Public health is ‘the science and art of preventing disease, prolonging life and improving quality through organized informed choices of society, organizations, communities and individuals’, as defined by the CDC. Social vulnerabilities for seniors are nothing new. The fact that COVID has exasperated these will ultimately lead to better policy and better care from public health entities.
A Vaccine is Nigh
On October 2, the National Academy of Medicine revealed its recommendations for COVID-19 vaccine distribution. The report proposes distributing a vaccine in four phases in order of priority:
- Health-care workers
- Emergency responders
- People with underlying conditions
- Older adults living in group settings
The third and fourth phase of this list should look familiar to you by now and is the raison d’être of this month’s blog. For the first time in history, the recommendations above – commissioned by the National Institutes of Health and the US Centers for Disease Control and Prevention – state that priority be given to people who score high on the CDC’s Social Vulnerability Index. The goal: to rectify the pandemic’s disproportionate burden and work toward a new commitment to promoting health equity.
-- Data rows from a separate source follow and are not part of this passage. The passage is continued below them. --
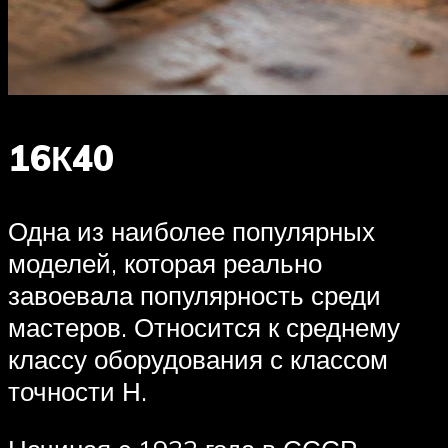
16К40
Одна из наиболее популярных
моделей, которая реально
завоевала популярность среди
мастеров. Относится к среднему
классу оборудования с классом
точности Н.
Like many public goods that are availed to us, fairness is key yet not always practiced. When a vaccine does become available, it will require for the vast majority of us the opportunity to express civic responsibility; allow those that have these vulnerabilities maintain a front-of-line standing. Disparities of care can absolutely be avoided by allowing those in need access to this lifesaving remedy.
A solid argument can be made that the American COVID response could have prevented the death toll equivalent of a 737-jet crashing daily. It is given that the conversation of senior social vulnerability is both complex and overwhelming, but one that can be championed. It is abundantly clear that our very next line of COVID defense – the vaccine – ought to be administered primarily to those that need it most.